Q3 Men

Heart-attack pain in chest in 3D

Heart disease is the leading cause of death for men in the U.S. According to the Centers for Disease Control and Prevention, it killed 321,000 men — accounting for 25 percent of all American male deaths — in 2013. Between 70 percent and 89 percent of all sudden cardiac deaths occur in men, and half of men who die suddenly from coronary heart disease have no prior symptoms.

Darrion Alford admits he wasn’t as aware of these statistics as he would have liked to be.

“I have not been dealing with that myself, other than a few cases of heartburn,” says Alford, a 25-year-old dance teacher in Newark, New Jersey.

But cardiovascular issues have hit close to home.

“My father has a bad case of high blood pressure and has had a few strokes,” Alford says. “I was on the verge of problems with my health, and I had weight loss surgery to help me lose weight. Now I am trying each day to keep myself healthy.”

Ego check

The rates of heart disease for both men and women continue to rise. But men might be more prone to it for several reasons, including hormones and ego.

Cardiologist Dr. Matthew J. Budoff, of the UCLA Medical Center in Torrance, California, says he and his team recently published a study that found testosterone replacement therapy increased plaque in the cardiovascular system.

“I believe that excess testosterone makes men more prone to heart disease than women, who run much lower levels,” Budoff says.

Dr. Richard Bryce, of the Community Health and Social Services Center in Detroit, says the hormonal differences between estrogen and testosterone mean estrogen might even protect the heart.

According to Bryce, the fact that men aren’t as likely to visit a doctor when they experience chest pain is another contributor.

“At times, from my patient population, I do see more resistance from men to seek preventive medical care and make positive health changes,” Bryce says.

Budoff says laborious work isn’t a cause of higher heart disease risk in men.

“It can’t be because of labor-intensive jobs, as exercise is good for the heart,” he says. “We also just finished a study in JAMA on stress and anger and found that it’s not strongly related to heart disease.”

Pushing past the stigma

Guys who develop heart disease sometimes have atypical symptoms, including shoulder and jaw pain, says cardiologist Dr. Suzanne Steinbaum, of Lenox Hill Hospital in New York City.

“In men, key indicators of heart disease are typically chest pain or discomfort, nausea or vomiting, numbness in extremities, and shortness of breath,” Steinbaum says. “Don’t ignore these signs or wait for them to subside. If the activities that are usually easy for you suddenly are more difficult, then think about your heart and go see your doctor.”
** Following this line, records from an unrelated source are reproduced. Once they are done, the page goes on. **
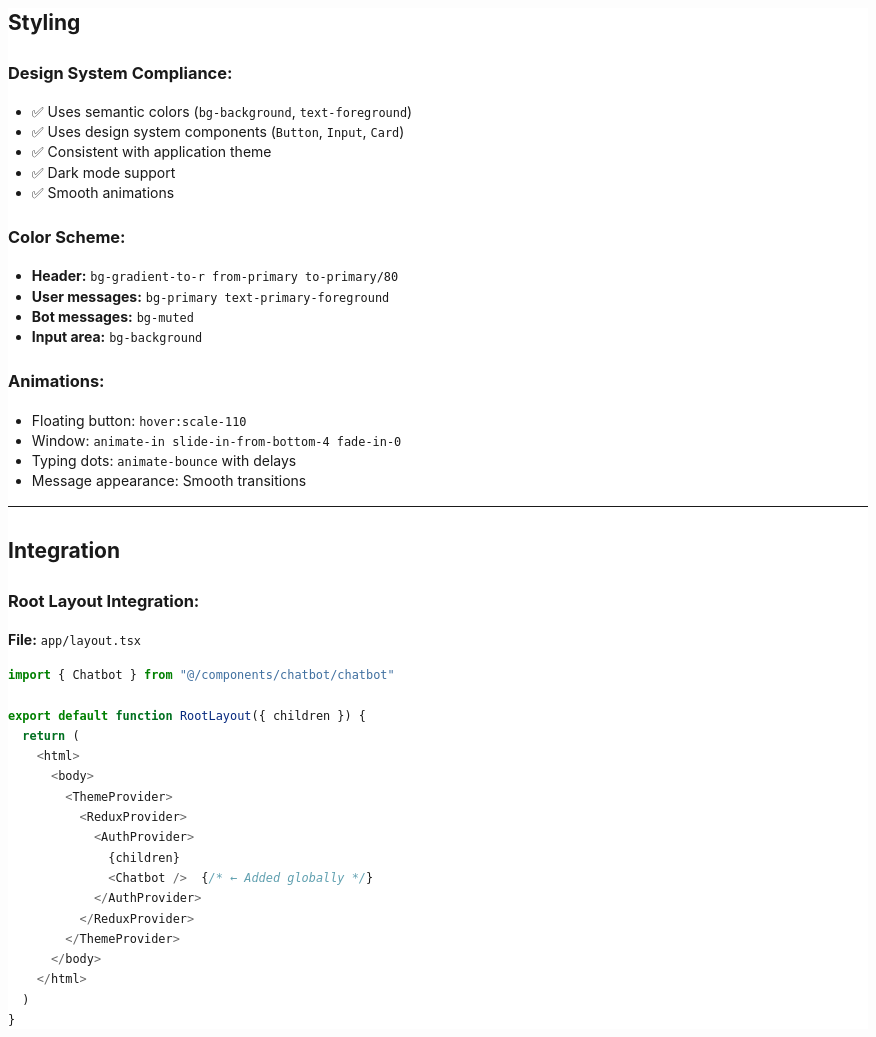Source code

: 
## Styling

### Design System Compliance:

- ✅ Uses semantic colors (`bg-background`, `text-foreground`)
- ✅ Uses design system components (`Button`, `Input`, `Card`)
- ✅ Consistent with application theme
- ✅ Dark mode support
- ✅ Smooth animations

### Color Scheme:

- **Header:** `bg-gradient-to-r from-primary to-primary/80`
- **User messages:** `bg-primary text-primary-foreground`
- **Bot messages:** `bg-muted`
- **Input area:** `bg-background`

### Animations:

- Floating button: `hover:scale-110`
- Window: `animate-in slide-in-from-bottom-4 fade-in-0`
- Typing dots: `animate-bounce` with delays
- Message appearance: Smooth transitions

---

## Integration

### Root Layout Integration:

**File:** `app/layout.tsx`

```typescript
import { Chatbot } from "@/components/chatbot/chatbot"

export default function RootLayout({ children }) {
  return (
    <html>
      <body>
        <ThemeProvider>
          <ReduxProvider>
            <AuthProvider>
              {children}
              <Chatbot />  {/* ← Added globally */}
            </AuthProvider>
          </ReduxProvider>
        </ThemeProvider>
      </body>
    </html>
  )
}
```
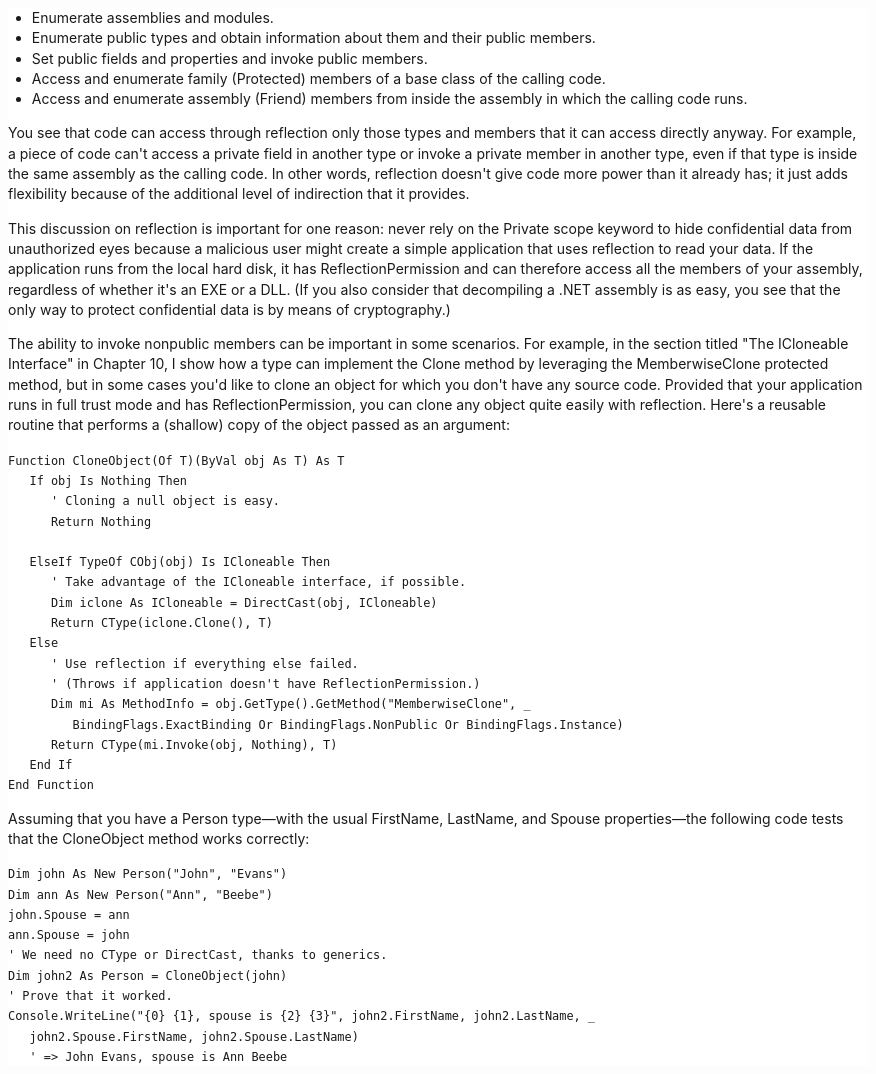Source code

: - Enumerate assemblies and modules.
- Enumerate public types and obtain information about them and their public members.
- Set public fields and properties and invoke public members.
- Access and enumerate family (Protected) members of a base class of the calling code.
- Access and enumerate assembly (Friend) members from inside the assembly in which the calling code runs.

You see that code can access through reflection only those types and members that it can access directly anyway. For example, a piece of code can't access a private field in another type or invoke a private member in another type, even if that type is inside the same assembly as the calling code. In other words, reflection doesn't give code more power than it already has; it just adds flexibility because of the additional level of indirection that it provides.

This discussion on reflection is important for one reason: never rely on the Private scope keyword to hide confidential data from unauthorized eyes because a malicious user might create a simple application that uses reflection to read your data. If the application runs from the local hard disk, it has ReflectionPermission and can therefore access all the members of your assembly, regardless of whether it's an EXE or a DLL. (If you also consider that decompiling a .NET assembly is as easy, you see that the only way to protect confidential data is by means of cryptography.)

The ability to invoke nonpublic members can be important in some scenarios. For example, in the section titled "The ICloneable Interface" in Chapter 10, I show how a type can implement the Clone method by leveraging the MemberwiseClone protected method, but in some cases you'd like to clone an object for which you don't have any source code. Provided that your application runs in full trust mode and has ReflectionPermission, you can clone any object quite easily with reflection. Here's a reusable routine that performs a (shallow) copy of the object passed as an argument:

```F#
Function CloneObject(Of T)(ByVal obj As T) As T
   If obj Is Nothing Then
      ' Cloning a null object is easy.
      Return Nothing

   ElseIf TypeOf CObj(obj) Is ICloneable Then
      ' Take advantage of the ICloneable interface, if possible.
      Dim iclone As ICloneable = DirectCast(obj, ICloneable)
      Return CType(iclone.Clone(), T)
   Else
      ' Use reflection if everything else failed.
      ' (Throws if application doesn't have ReflectionPermission.)
      Dim mi As MethodInfo = obj.GetType().GetMethod("MemberwiseClone", _
         BindingFlags.ExactBinding Or BindingFlags.NonPublic Or BindingFlags.Instance)
      Return CType(mi.Invoke(obj, Nothing), T)
   End If
End Function
```

Assuming that you have a Person type—with the usual FirstName, LastName, and Spouse properties—the following code tests that the CloneObject method works correctly:

```F#
Dim john As New Person("John", "Evans")
Dim ann As New Person("Ann", "Beebe")
john.Spouse = ann
ann.Spouse = john
' We need no CType or DirectCast, thanks to generics.
Dim john2 As Person = CloneObject(john)
' Prove that it worked.
Console.WriteLine("{0} {1}, spouse is {2} {3}", john2.FirstName, john2.LastName, _
   john2.Spouse.FirstName, john2.Spouse.LastName)
   ' => John Evans, spouse is Ann Beebe
```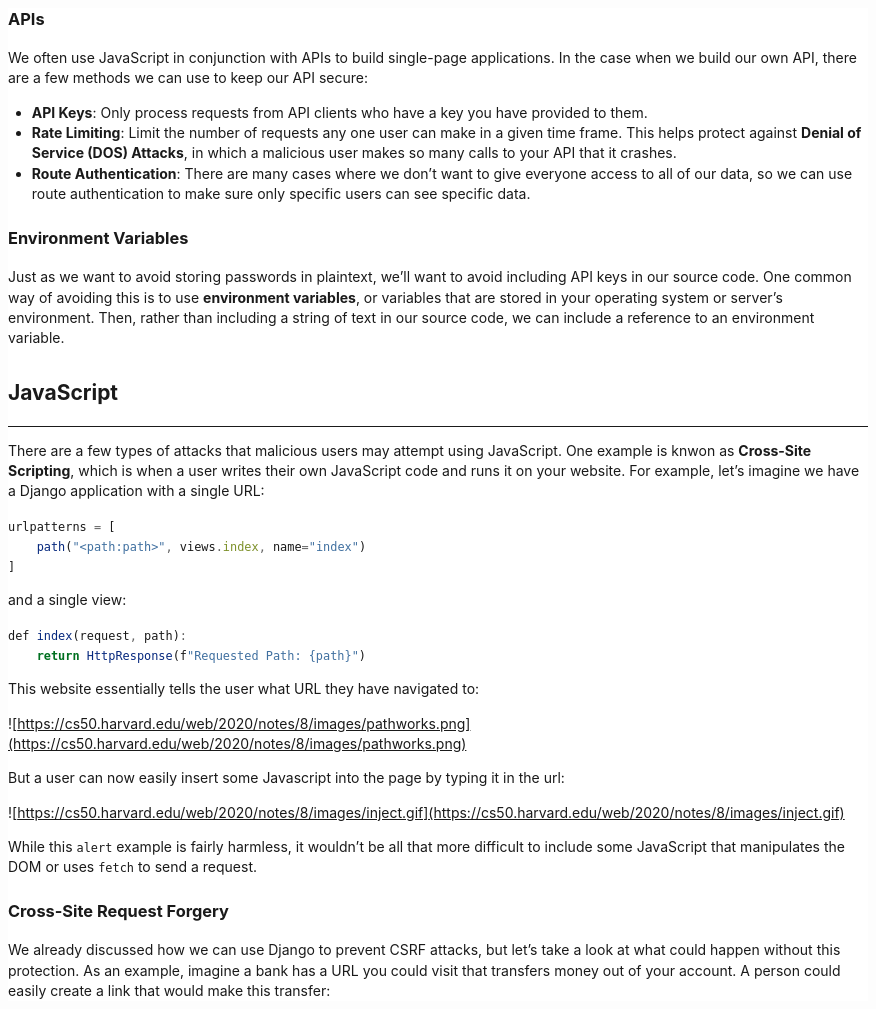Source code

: ### APIs

We often use JavaScript in conjunction with APIs to build single-page applications. In the case when we build our own API, there are a few methods we can use to keep our API secure:

- **API Keys**: Only process requests from API clients who have a key you have provided to them.
- **Rate Limiting**: Limit the number of requests any one user can make in a given time frame. This helps protect against **Denial of Service (DOS) Attacks**, in which a malicious user makes so many calls to your API that it crashes.
- **Route Authentication**: There are many cases where we don’t want to give everyone access to all of our data, so we can use route authentication to make sure only specific users can see specific data.

### Environment Variables

Just as we want to avoid storing passwords in plaintext, we’ll want to avoid including API keys in our source code. One common way of avoiding this is to use **environment variables**, or variables that are stored in your operating system or server’s environment. Then, rather than including a string of text in our source code, we can include a reference to an environment variable.

## JavaScript

---

There are a few types of attacks that malicious users may attempt using JavaScript. One example is knwon as **Cross-Site Scripting**, which is when a user writes their own  JavaScript code and runs it on your website. For example, let’s imagine we have a Django application with a single URL:

```jsx
urlpatterns = [
    path("<path:path>", views.index, name="index")
]
```

and a single view:

```jsx
def index(request, path):
    return HttpResponse(f"Requested Path: {path}")
```

This website essentially tells the user what URL they have navigated to:

![https://cs50.harvard.edu/web/2020/notes/8/images/pathworks.png](https://cs50.harvard.edu/web/2020/notes/8/images/pathworks.png)

But a user can now easily insert some Javascript into the page by typing it in the url:

![https://cs50.harvard.edu/web/2020/notes/8/images/inject.gif](https://cs50.harvard.edu/web/2020/notes/8/images/inject.gif)

While this `alert` example is fairly harmless, it wouldn’t be all that more difficult to include some JavaScript that manipulates the DOM or uses `fetch` to send a request.

### Cross-Site Request Forgery

We already discussed how we can use Django to prevent CSRF attacks, but let’s take a look at what could happen without this protection. As an example, imagine a bank has a URL you could visit that transfers money out of your account. A person could easily create a link that would make this transfer:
Of course, exercise and a healthy diet are key, but don’t be fooled by thinking they’ll totally eliminate the risk of developing heart disease.

“You can’t avoid your genes,” says Dr. George Bakris, of the University of Chicago Medicine. “If you have a very strong family history of hypertension, or heart attacks in your 40s and 50s, your blood pressure and cholesterol must be checked and treated with medication.”

Alford stresses how important it is for guys to take care of their hearts.

“We only get one body on this Earth,” he says. “I struggle with keeping healthy from my consumption of foods I know are bad. I am aware of the issue, and I work every day to try to be better.”